▶ _Texte source_

^^^^^^^^

Iași, dérives urbaines.

Une grande partie de mon travail photographique s’établit autour de la notion de parcours, qu’il s’agisse de traverser des pays d’un bord à l’autre (Etats-Unis, France), de longer des frontières ou des fleuves (le Danube, le Rhin) ; de suivre des itinéraires de peintre (au Japon) ou d’écrivains (en Chine, en Inde, en France, en Autriche, autour de la Méditerranée…). 

Dans certains projets récents, j’ai exploré des territoires plus urbains, en Chine et au Japon notamment (Shanghai, Tokyo, Fukuoka), en mettant en place un protocole d’exploration à partir des réseaux ferroviaires ou métropolitains utilisés comme fils d’Ariane pour traverser la ville ou accéder à ses limites. 

Cela peut générer, comme à Shanghai, une errance improvisée qui s’apparente au concept de dérive urbaine, concept que j’emprunte à Guy Debord et aux Situationnistes qui prônaient une forme d’interrogation et de ré-appropriation de l’espace urbain par le biais de la dérive, marche attentive et ludique, de quelques heures ou de plusieurs jours, permettant à chacun de mieux comprendre l’organisation de l’espace et la manière dont il est habité.

^^^^^^^^

▶ _Les lignes_
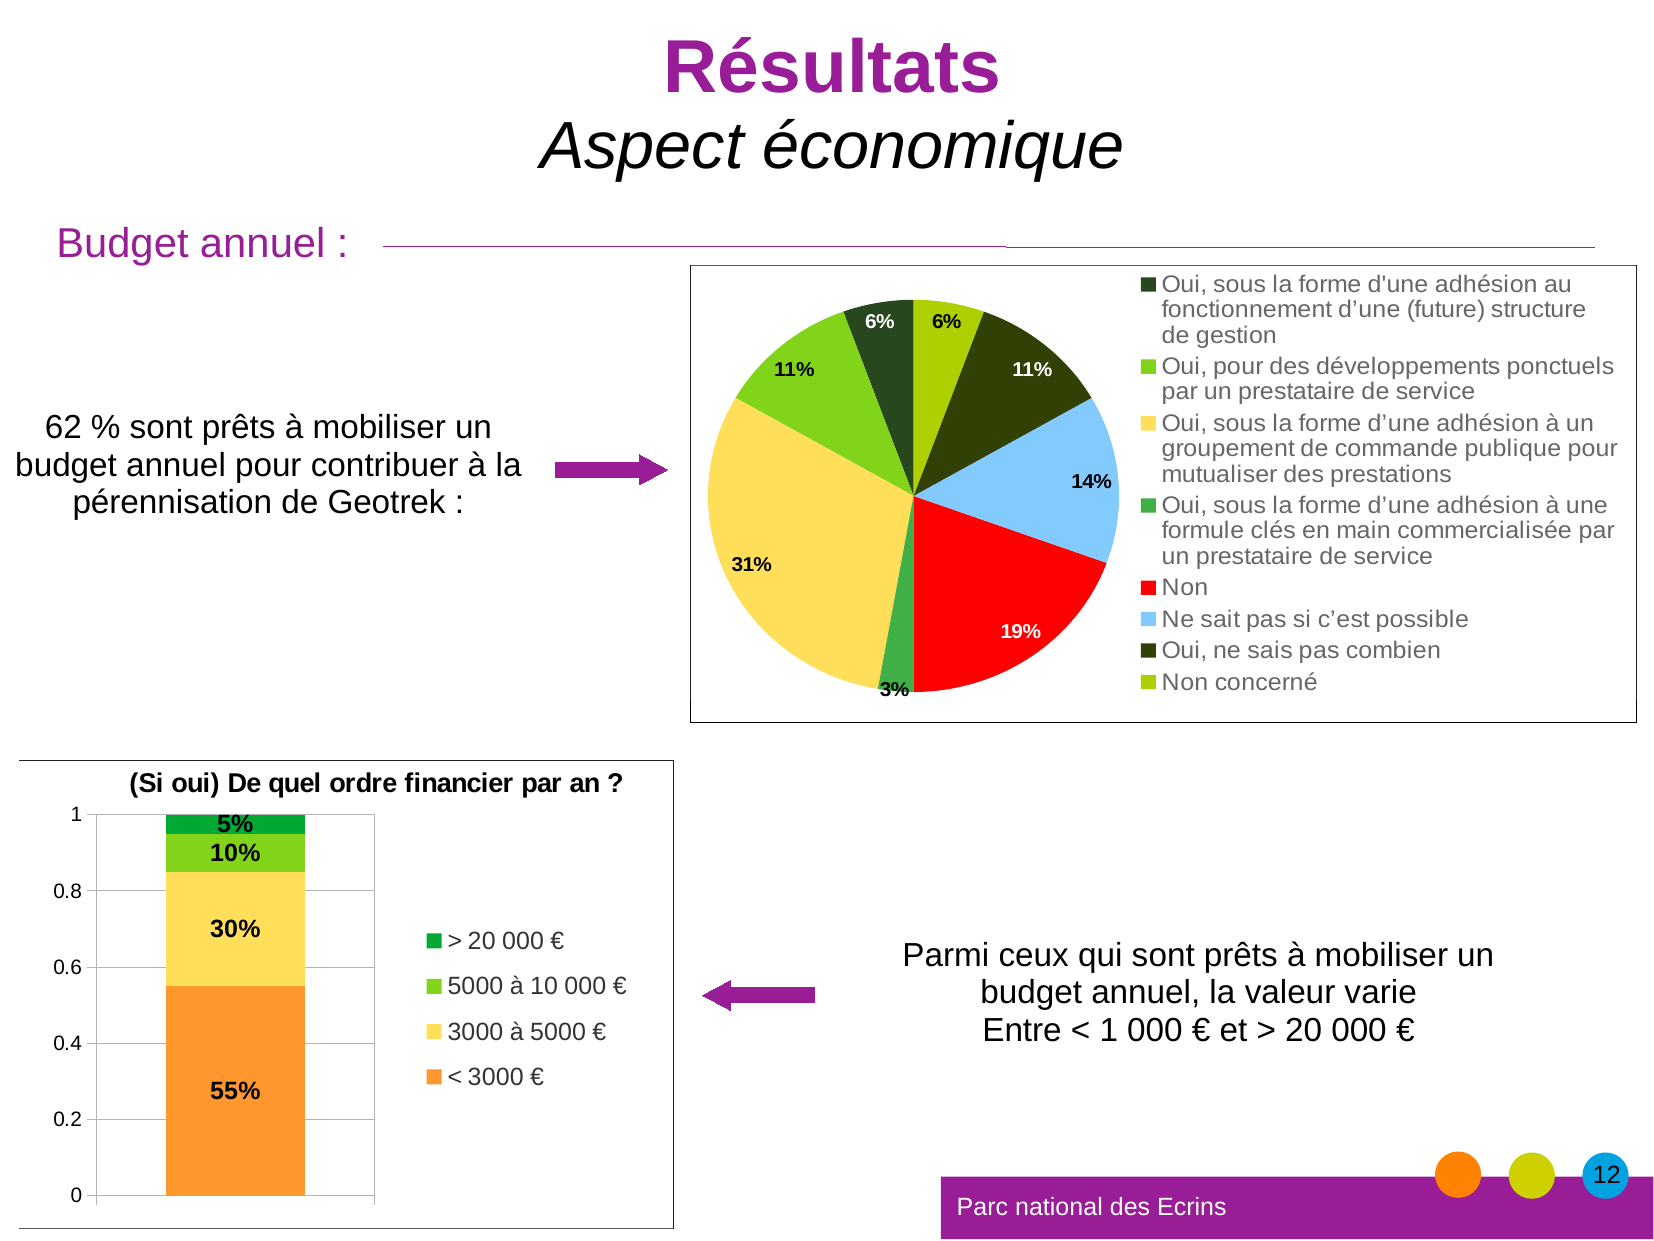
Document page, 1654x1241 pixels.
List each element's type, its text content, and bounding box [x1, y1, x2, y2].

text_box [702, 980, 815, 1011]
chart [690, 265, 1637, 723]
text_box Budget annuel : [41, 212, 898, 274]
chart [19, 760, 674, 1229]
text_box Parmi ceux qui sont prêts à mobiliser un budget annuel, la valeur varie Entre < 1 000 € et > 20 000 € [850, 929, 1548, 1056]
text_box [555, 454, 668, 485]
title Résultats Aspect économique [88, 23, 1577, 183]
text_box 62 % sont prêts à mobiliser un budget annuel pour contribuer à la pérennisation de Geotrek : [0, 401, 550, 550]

^^^^^^^^

▶ _Énoncé de l'exercice A_
Résumez le texte source en deux phrases.
▶ _Énoncé de l'exercice B_
Convertissez en tableau Markdown les lignes fournies, en commençant à la première d'entre elles et en vous arrêtant après celle qui contient « title Résultats Aspect ». Utilisez deux colonnes, « Numéro » et « Contenu », et omettez l'image ainsi que les lignes vides.

▶ _Réponse attendue A_
Le travail photographique présenté s'établit en grande partie autour de la notion de parcours : traverser des pays d'un bord à l'autre, longer des frontières ou des fleuves, suivre des itinéraires de peintre ou d'écrivains. Dans certains projets récents, des territoires urbains de Chine et du Japon ont été explorés à partir des réseaux ferroviaires ou métropolitains, ce qui peut produire, comme à Shanghai, une errance improvisée proche de la dérive urbaine, concept emprunté à Guy Debord et aux Situationnistes.

▶ _Réponse attendue B_
| Numéro | Contenu |
|---|---|
| 1 | Document page, 1654x1241 pixels. |
| 2 | List each element's type, its text content, and bounding box [x1, y1, x2, y2]. |
| 3 | text_box [702, 980, 815, 1011] |
| 4 | chart [690, 265, 1637, 723] |
| 5 | text_box Budget annuel : [41, 212, 898, 274] |
| 6 | chart [19, 760, 674, 1229] |
| 7 | text_box Parmi ceux qui sont prêts à mobiliser un budget annuel, la valeur varie Entre < 1 000 € et > 20 000 € [850, 929, 1548, 1056] |
| 8 | text_box [555, 454, 668, 485] |
| 9 | title Résultats Aspect économique [88, 23, 1577, 183] |